**REQUIREMENT:**
Go through the entries below and return every line that contains "evidences".
MATERIAL FOR THIS TASK Block Start
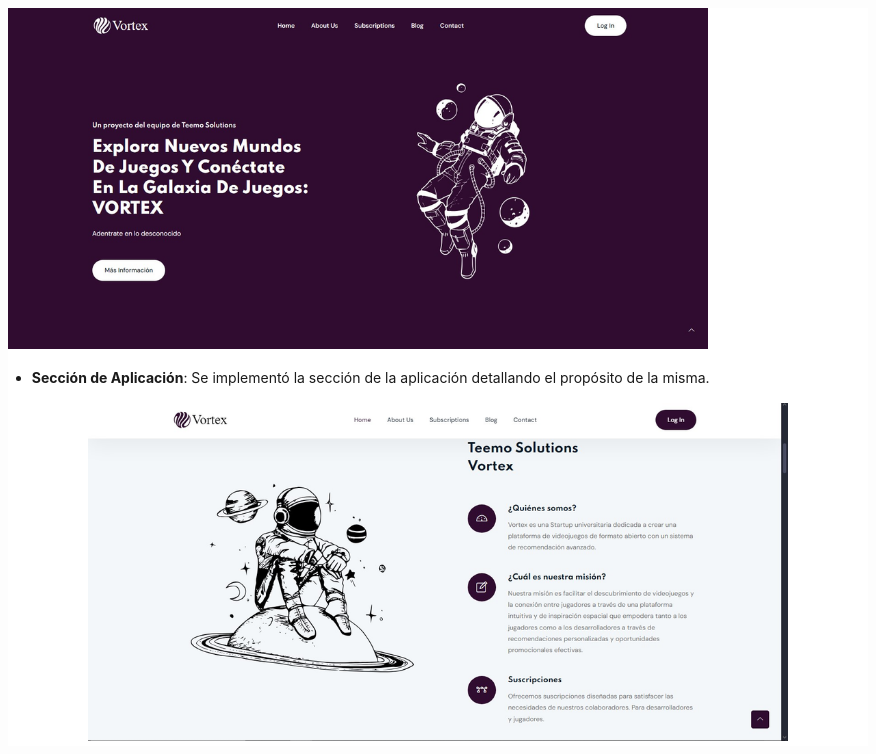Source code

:   <img src="assets/chapter05/sprint/sprint01/evidences/landing_evidence_01.jpg" style="width:700px; height:auto;" alt="">
</p>

- **Sección de Aplicación**: Se implementó la sección de la aplicación detallando el propósito de la misma.

<p align="center">
  <img src="assets/chapter05/sprint/sprint01/evidences/landing_evidence_02.jpg" style="width:700px; height:auto;" alt="">
</p>
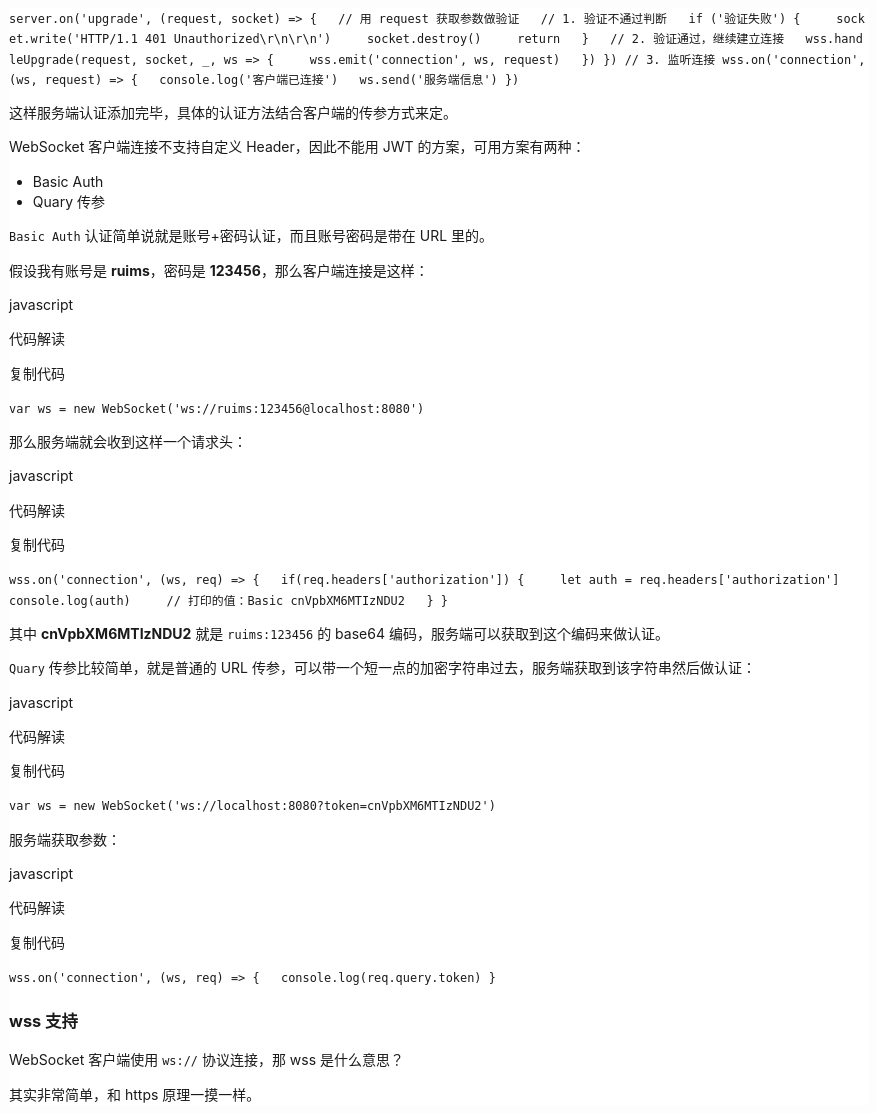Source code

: `server.on('upgrade', (request, socket) => {   // 用 request 获取参数做验证   // 1. 验证不通过判断   if ('验证失败') {     socket.write('HTTP/1.1 401 Unauthorized\r\n\r\n')     socket.destroy()     return   }   // 2. 验证通过，继续建立连接   wss.handleUpgrade(request, socket, _, ws => {     wss.emit('connection', ws, request)   }) }) // 3. 监听连接 wss.on('connection', (ws, request) => {   console.log('客户端已连接')   ws.send('服务端信息') })`

这样服务端认证添加完毕，具体的认证方法结合客户端的传参方式来定。

WebSocket 客户端连接不支持自定义 Header，因此不能用 JWT 的方案，可用方案有两种：

*   Basic Auth
*   Quary 传参

`Basic Auth` 认证简单说就是账号+密码认证，而且账号密码是带在 URL 里的。

假设我有账号是 **ruims**，密码是 **123456**，那么客户端连接是这样：

javascript

 代码解读

复制代码

`var ws = new WebSocket('ws://ruims:123456@localhost:8080')`

那么服务端就会收到这样一个请求头：

javascript

 代码解读

复制代码

`wss.on('connection', (ws, req) => {   if(req.headers['authorization']) {     let auth = req.headers['authorization']     console.log(auth)     // 打印的值：Basic cnVpbXM6MTIzNDU2   } }`

其中 **cnVpbXM6MTIzNDU2** 就是 `ruims:123456` 的 base64 编码，服务端可以获取到这个编码来做认证。

`Quary` 传参比较简单，就是普通的 URL 传参，可以带一个短一点的加密字符串过去，服务端获取到该字符串然后做认证：

javascript

 代码解读

复制代码

`var ws = new WebSocket('ws://localhost:8080?token=cnVpbXM6MTIzNDU2')`

服务端获取参数：

javascript

 代码解读

复制代码

`wss.on('connection', (ws, req) => {   console.log(req.query.token) }`

### wss 支持

WebSocket 客户端使用 `ws://` 协议连接，那 wss 是什么意思？

其实非常简单，和 https 原理一摸一样。
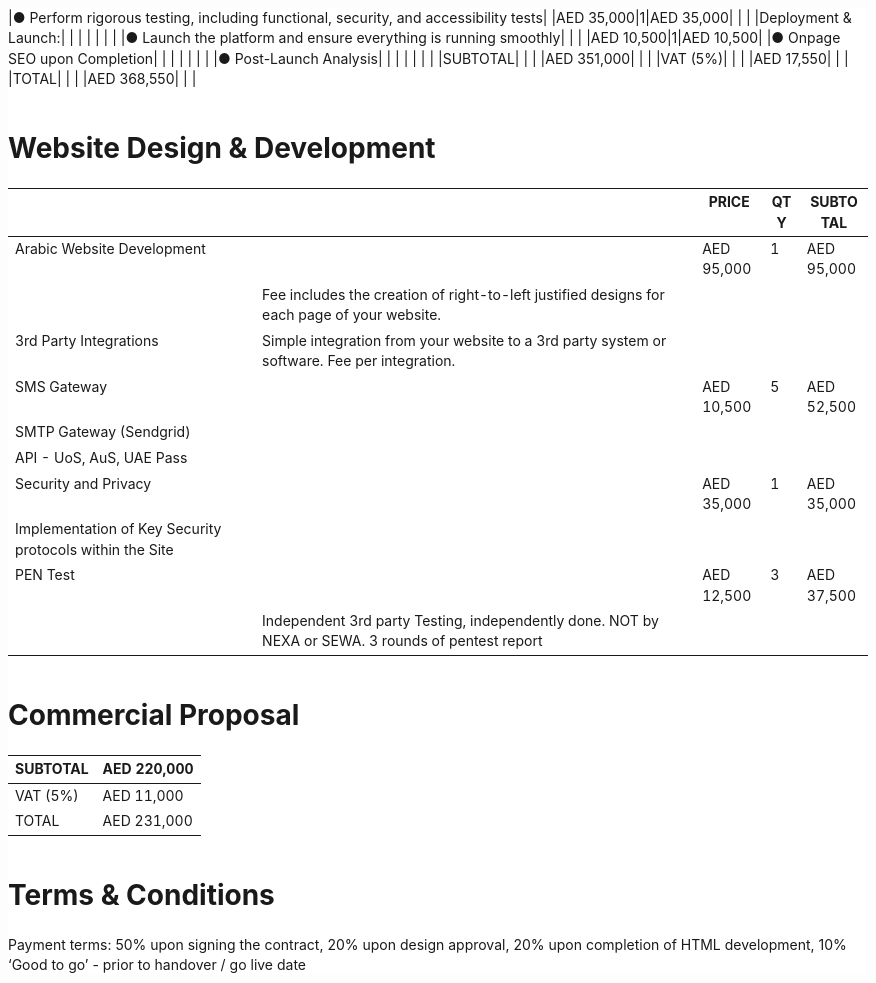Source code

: |● Perform rigorous testing, including functional, security, and accessibility tests| |AED 35,000|1|AED 35,000| | |
|Deployment & Launch:| | | | | | |
|● Launch the platform and ensure everything is running smoothly| | | |AED 10,500|1|AED 10,500|
|● Onpage SEO upon Completion| | | | | | |
|● Post-Launch Analysis| | | | | | |
|SUBTOTAL| | | |AED 351,000| | |
|VAT (5%)| | | |AED 17,550| | |
|TOTAL| | | |AED 368,550| | |

# Website Design & Development

| | |PRICE|QTY|SUBTOTAL|
|---|---|---|---|---|
|Arabic Website Development| |AED 95,000|1|AED 95,000|
| |Fee includes the creation of right-to-left justified designs for each page of your website.| | | |
|3rd Party Integrations|Simple integration from your website to a 3rd party system or software. Fee per integration.| | | |
|SMS Gateway| |AED 10,500|5|AED 52,500|
|SMTP Gateway (Sendgrid)| | | | |
|API - UoS, AuS, UAE Pass| | | | |
|Security and Privacy| |AED 35,000|1|AED 35,000|
|Implementation of Key Security protocols within the Site| | | | |
|PEN Test| |AED 12,500|3|AED 37,500|
| |Independent 3rd party Testing, independently done. NOT by NEXA or SEWA. 3 rounds of pentest report| | | |

# Commercial Proposal

|SUBTOTAL|AED 220,000|
|---|---|
|VAT (5%)|AED 11,000|
|TOTAL|AED 231,000|

# Terms & Conditions

Payment terms: 50% upon signing the contract, 20% upon design approval, 20% upon completion of HTML development, 10% ‘Good to go’ - prior to handover / go live date
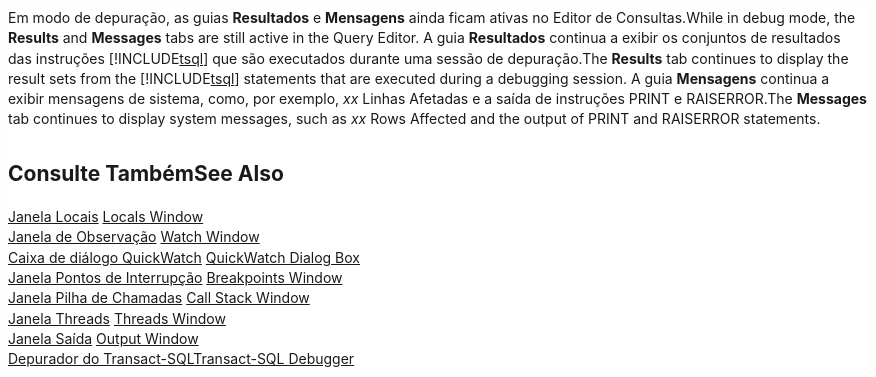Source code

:  <span data-ttu-id="2c7a5-166">Em modo de depuração, as guias **Resultados** e **Mensagens** ainda ficam ativas no Editor de Consultas.</span><span class="sxs-lookup"><span data-stu-id="2c7a5-166">While in debug mode, the **Results** and **Messages** tabs are still active in the Query Editor.</span></span> <span data-ttu-id="2c7a5-167">A guia **Resultados** continua a exibir os conjuntos de resultados das instruções [!INCLUDE[tsql](../../includes/tsql-md.md)] que são executados durante uma sessão de depuração.</span><span class="sxs-lookup"><span data-stu-id="2c7a5-167">The **Results** tab continues to display the result sets from the [!INCLUDE[tsql](../../includes/tsql-md.md)] statements that are executed during a debugging session.</span></span> <span data-ttu-id="2c7a5-168">A guia **Mensagens** continua a exibir mensagens de sistema, como, por exemplo, *xx* Linhas Afetadas e a saída de instruções PRINT e RAISERROR.</span><span class="sxs-lookup"><span data-stu-id="2c7a5-168">The **Messages** tab continues to display system messages, such as *xx* Rows Affected and the output of PRINT and RAISERROR statements.</span></span>  
  
## <a name="see-also"></a><span data-ttu-id="2c7a5-169">Consulte Também</span><span class="sxs-lookup"><span data-stu-id="2c7a5-169">See Also</span></span>  
 <span data-ttu-id="2c7a5-170">[Janela Locais](transact-sql-debugger-locals-window.md) </span><span class="sxs-lookup"><span data-stu-id="2c7a5-170">[Locals Window](transact-sql-debugger-locals-window.md) </span></span>  
 <span data-ttu-id="2c7a5-171">[Janela de Observação](transact-sql-debugger-watch-window.md) </span><span class="sxs-lookup"><span data-stu-id="2c7a5-171">[Watch Window](transact-sql-debugger-watch-window.md) </span></span>  
 <span data-ttu-id="2c7a5-172">[Caixa de diálogo QuickWatch](transact-sql-debugger-quickwatch-dialog-box.md) </span><span class="sxs-lookup"><span data-stu-id="2c7a5-172">[QuickWatch Dialog Box](transact-sql-debugger-quickwatch-dialog-box.md) </span></span>  
 <span data-ttu-id="2c7a5-173">[Janela Pontos de Interrupção](transact-sql-debugger-breakpoints-window.md) </span><span class="sxs-lookup"><span data-stu-id="2c7a5-173">[Breakpoints Window](transact-sql-debugger-breakpoints-window.md) </span></span>  
 <span data-ttu-id="2c7a5-174">[Janela Pilha de Chamadas](transact-sql-debugger-call-stack-window.md) </span><span class="sxs-lookup"><span data-stu-id="2c7a5-174">[Call Stack Window](transact-sql-debugger-call-stack-window.md) </span></span>  
 <span data-ttu-id="2c7a5-175">[Janela Threads](transact-sql-debugger-threads-window.md) </span><span class="sxs-lookup"><span data-stu-id="2c7a5-175">[Threads Window](transact-sql-debugger-threads-window.md) </span></span>  
 <span data-ttu-id="2c7a5-176">[Janela Saída](transact-sql-debugger-output-window.md) </span><span class="sxs-lookup"><span data-stu-id="2c7a5-176">[Output Window](transact-sql-debugger-output-window.md) </span></span>  
 [<span data-ttu-id="2c7a5-177">Depurador do Transact-SQL</span><span class="sxs-lookup"><span data-stu-id="2c7a5-177">Transact-SQL Debugger</span></span>](transact-sql-debugger.md)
MATERIAL FOR THIS TASK Block End
**RESULT OF THIS TASK:**
:   <img src="assets/chapter05/sprint/sprint01/evidences/landing_evidence_01.jpg" style="width:700px; height:auto;" alt="">
  <img src="assets/chapter05/sprint/sprint01/evidences/landing_evidence_02.jpg" style="width:700px; height:auto;" alt="">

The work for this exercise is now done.